19.   Wakily v. State, 225 Ga.App. 56, 61(10), 483 S.E.2d 313 (1997);  In re Booker, 195 Ga.App. 561, 564(5), 394 S.E.2d 791 (1990);  King v. State, 194 Ga.App. 69, 71(5), 389 S.E.2d 500 (1989).   See also Williams v. State, 271 Ga. 686, 523 S.E.2d 857 (1999).

20.   Smith v. State, 210 Ga.App. 451(2), 436 S.E.2d 562 (1993).

21.   (Citations and punctuation omitted.)  Davidson v. State, 231 Ga.App. 605, 608, 499 S.E.2d 697 (1998).

22.   Id. at 608, 499 S.E.2d 697.

23.   211 Ga.App. 837, 440 S.E.2d 725 (1994), overruled on other grounds, State v. Forthe, 237 Ga.App. 134, 514 S.E.2d 890 (1999).

24.   Johnson v. State, 233 Ga.App. 450, 451(2), 504 S.E.2d 290 (1998).

25.   Cross v. State, 271 Ga. 427(3), 430-432, 520 S.E.2d 457 (1999).

26.   Two of the victims had previously testified that Demetrios was wearing brightly colored men's bikini underwear at the time of his improper sexual acts.

27.   See Nix v. Williams, 467 U.S. 431, 444, 448, 104 S.Ct. 2501, 81 L.Ed.2d 377 (1984);  Delay v. State, 258 Ga. 229, 231(3), 367 S.E.2d 806 (1988);  Barnett v. State, 204 Ga.App. 491, 494, 420 S.E.2d 43 (1992);  compare Mack v. State, 189 Ga.App. 261, 262(1), 375 S.E.2d 458 (1988) (independent source rule).

28.   Hayes v. State, 262 Ga. 881, 884-885, 426 S.E.2d 886 (1993).

29.   In this enumeration of error, Demetrios makes the same claim with regard to Count 5, the aggravated sexual battery of victim B.   However, he fails to support such claim, since his argument is directed solely to an alleged variance between the allegations of rape under Count 4 and the evidence sustaining the jury's sexual battery verdict thereon.

30.   “A person commits the offense of sexual battery when he intentionally makes physical contact with the intimate parts of the body of another person without the consent of that person.”   OCGA § 16-6-22.1(b).   The offense of sexual battery is included in the offense of rape as a lesser offense without the additional elements of force and penetration.  OCGA §§ 16-6-1(a);  16-1-6(1).   See also Heard v. State, 236 Ga.App. 47, 510 S.E.2d 900 (1999).

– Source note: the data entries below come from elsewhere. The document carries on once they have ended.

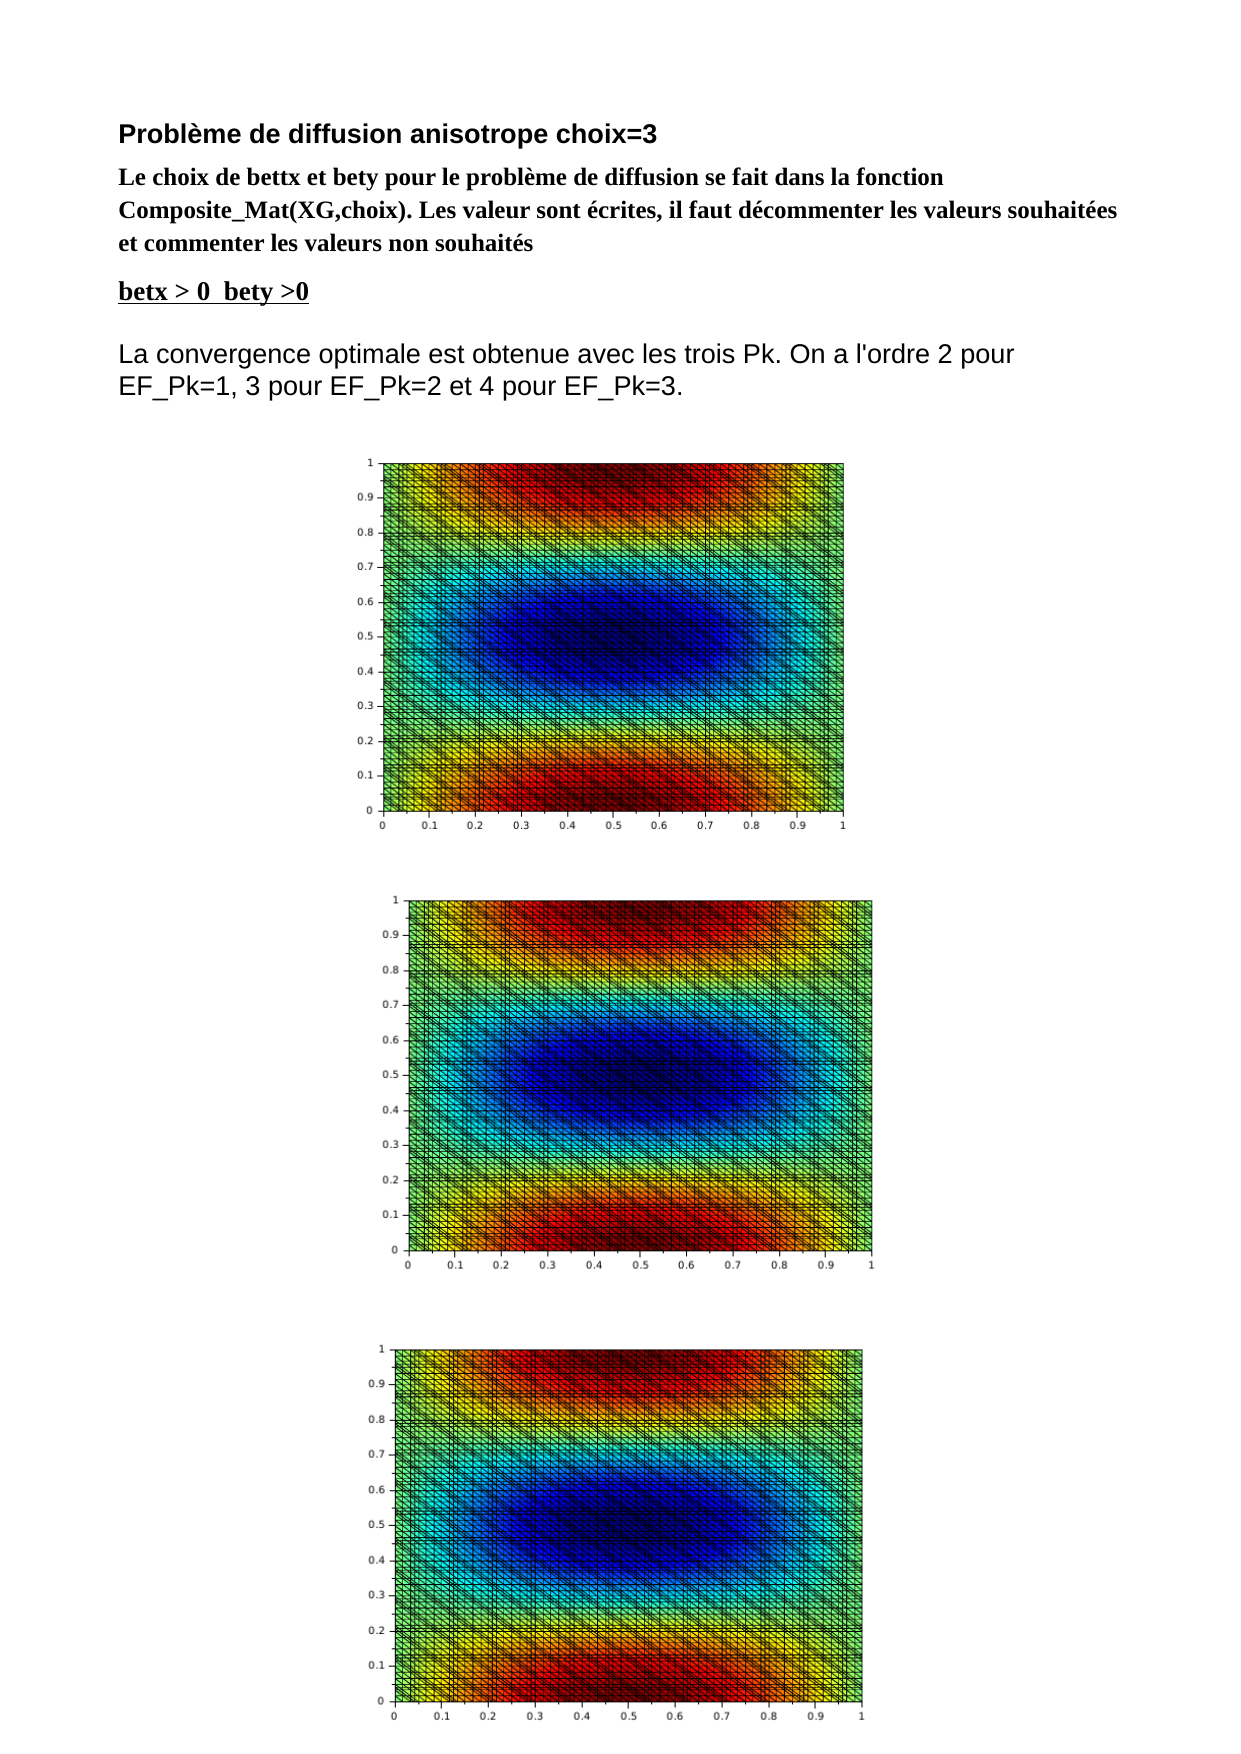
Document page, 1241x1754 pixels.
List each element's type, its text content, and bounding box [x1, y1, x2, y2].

text betx > 0 bety >0 [118, 276, 1122, 307]
text Le choix de bettx et bety pour le problème de diffusion se fait dans la fonction Composite_Mat(XG,choix). Les valeur sont écrites, il faut décommenter les valeurs souhaitées et commenter les valeurs non souhaités [118, 162, 1122, 257]
subtitle La convergence optimale est obtenue avec les trois Pk. On a l'ordre 2 pour EF_Pk=1, 3 pour EF_Pk=2 et 4 pour EF_Pk=3. [118, 338, 1122, 401]
picture [327, 442, 884, 846]
subtitle Problème de diffusion anisotrope choix=3 [118, 118, 1122, 149]
picture [354, 1326, 886, 1734]
picture [353, 872, 929, 1297]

31.   Victim B.'s testimony that during the course of the indicted act of rape, Demetrios also touched her breasts and vagina with his hands was not improper.   Such was part of the res gestae of the crime and was admissible.   See generally Green, Ga. Law of Evidence, §§ 289-298 (2nd ed. 1983) (Res gestae is the circumstances, acts, and declarations which grow out of the main fact, are contemporaneous with it, and serve to illustrate its character.).

32.   Hayes v. State, supra at 884-885, 426 S.E.2d 886.

33.   (Citation omitted.)  Banks v. State, 230 Ga.App. 258, 259(2), 495 S.E.2d 877 (1998).

34.   Walthour v. State, 269 Ga. 396, 399, 497 S.E.2d 799 (1998).


BLACKBURN, P.J., and BARNES, J., concur.